A poem for mothers birthday after she has passed. A girl of good company (I mourn) gives me a cutout piece of card in the shape of a heart. The heart is blue.
Blown out use.
Brittle light fuse,
Blue heart of mine.
Blew heart of yours.
Best shrapnel leaves
Base- shell, seethes.
Jokes: not not my best work.
I.e : in other words. “id est”
E.g : for example. “Exempli gratia”
And I don’t know how to feel or focus. Hunter raises the social bar. I stay out of bars. I lack I lack. Plans made. Wanting others, company. Lost vegetable. Blood in my brain. Tidal. Hit man- hormonal. Moaning.
Jingle of tears. The rains came and went. Thesaurus. Cross with myself over words. You’d sit, vocabulary wilderness. Black and white. Boxed in, afraid to move out. Run, free, reach.
Overarching. Wendi- dad tells me. Walk walk walk. Sore legs. Bad knee. I worry and worry. And nobody asks me. Nobody asks if I’m ok. And I’m not and they don’t ask. They don’t ask because there are bigger things at play. And I can’t bound over these hurdles. Hurling myself at White Walls. Black tasks and ordinary deeds. Run away, run away. They cry.

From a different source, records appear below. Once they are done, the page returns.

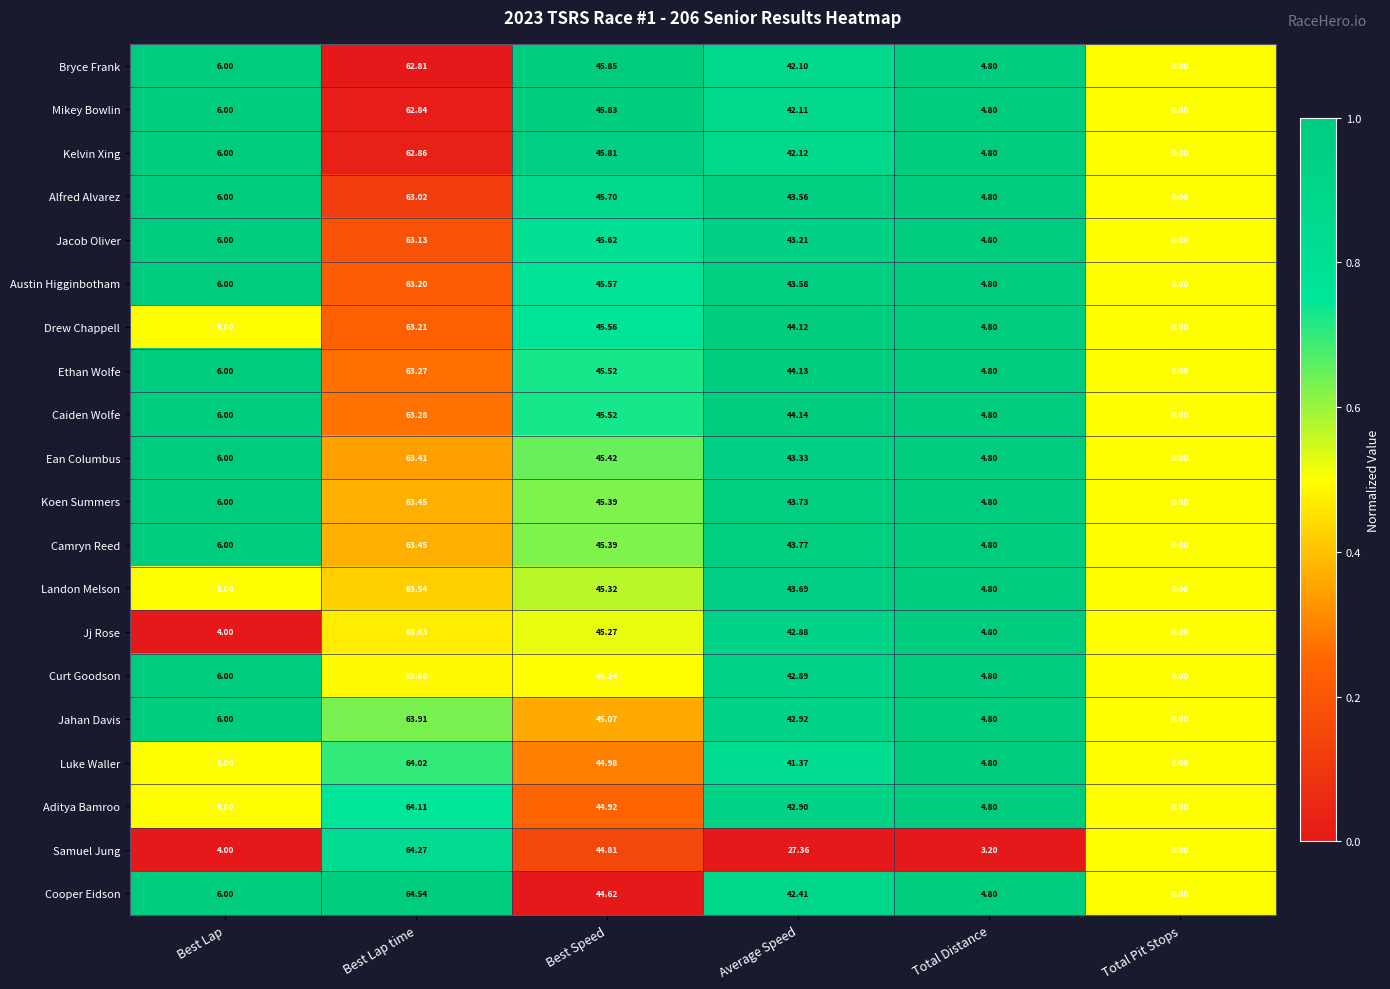

Which category has the highest value in the Bryce Frank series?

Best Lap time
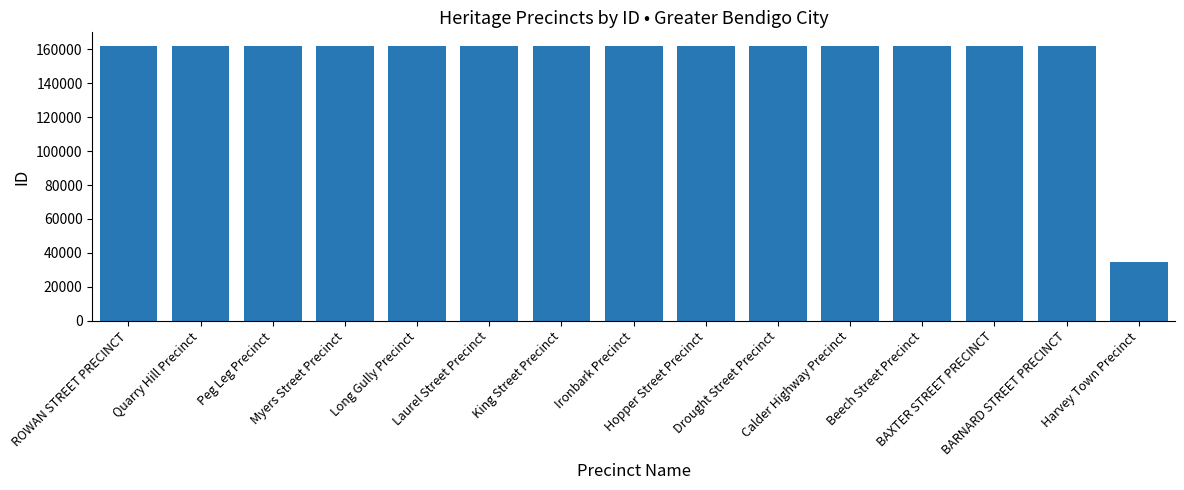

What is the average value?

153430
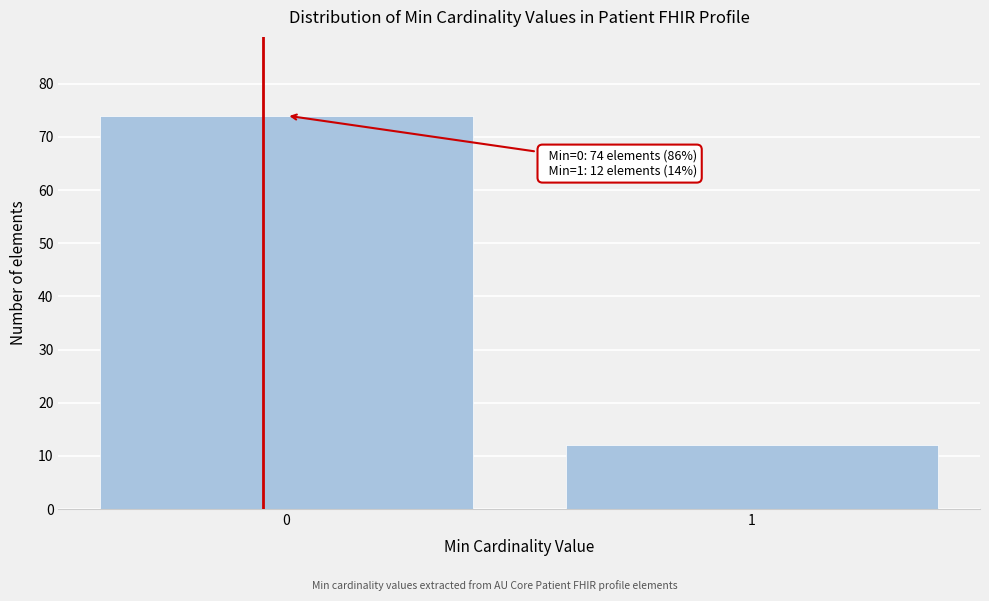

Reading left to right, extract all data points from this chart.

74	12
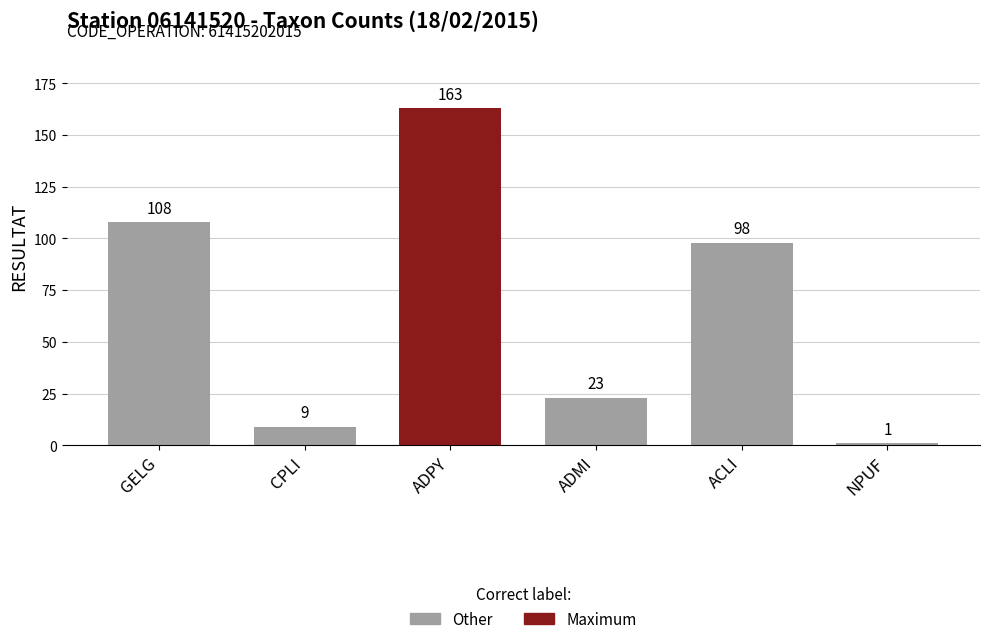

Which category has the lowest value across all series?

NPUF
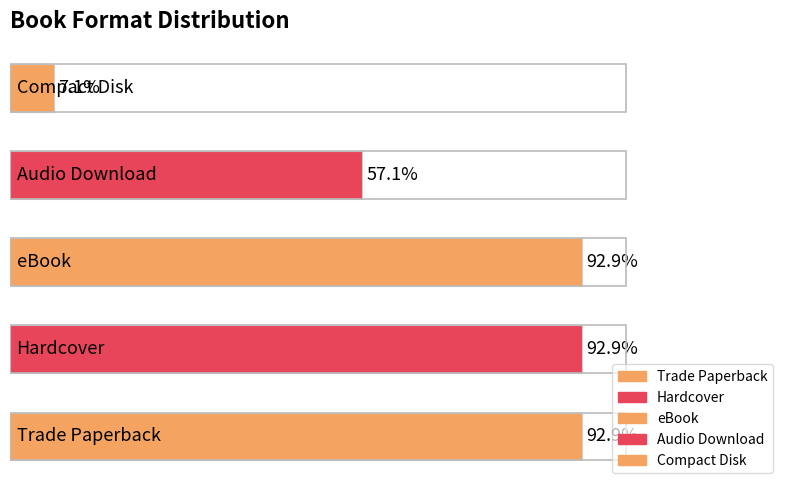

Are the bars horizontal?

Yes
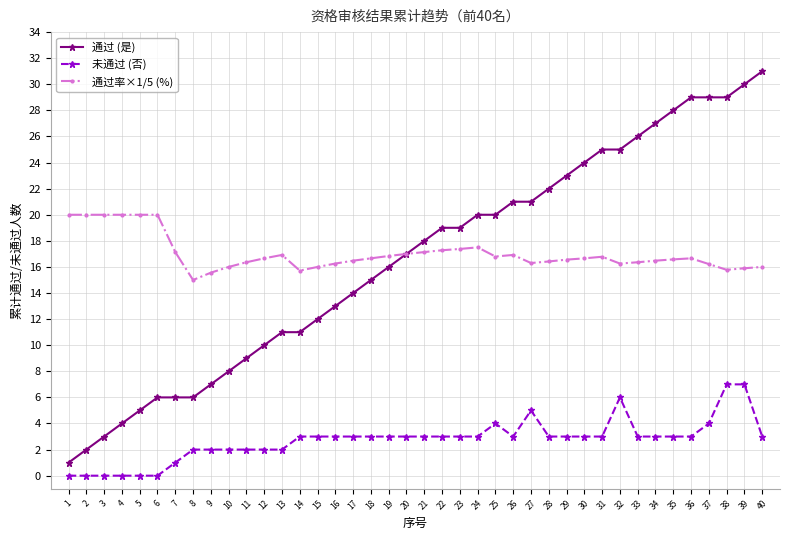

What is the sum of all 通过率×1/5 (%) values?

680.6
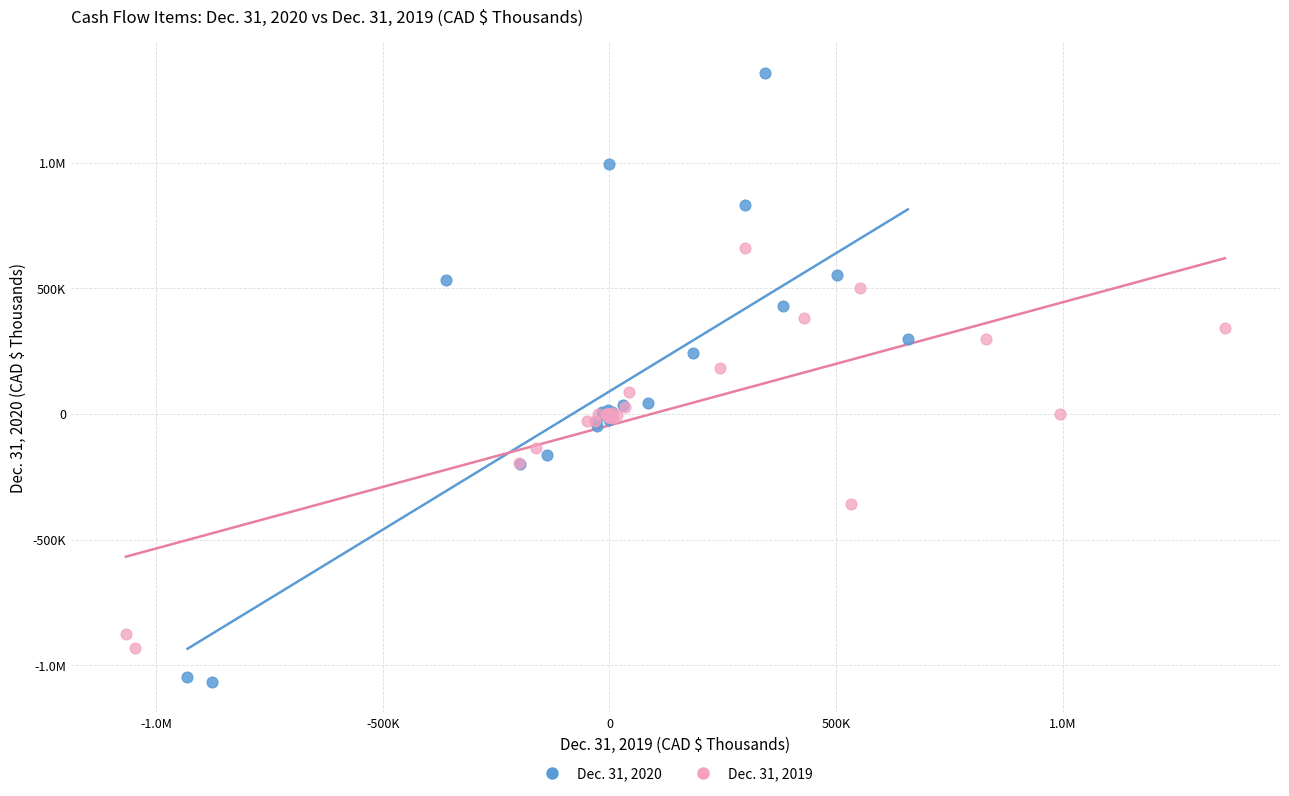

What are all the series names shown in the legend?

Dec. 31, 2020, Dec. 31, 2019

I am central to your plot. Parental death is killing me and us all. Oil is our imagined darkness. Fuel for corruption. King of end. And I don’t bound thoughts, I just await a melting. A down. A depression.
Lost work, time money. Current-currency. What will I do? You don’t ask me. Nobody asks. Good question. Blushing, over share. Fear for the bigger issue in my life.
Yes yes yes yes people are sangerous. Dangerous.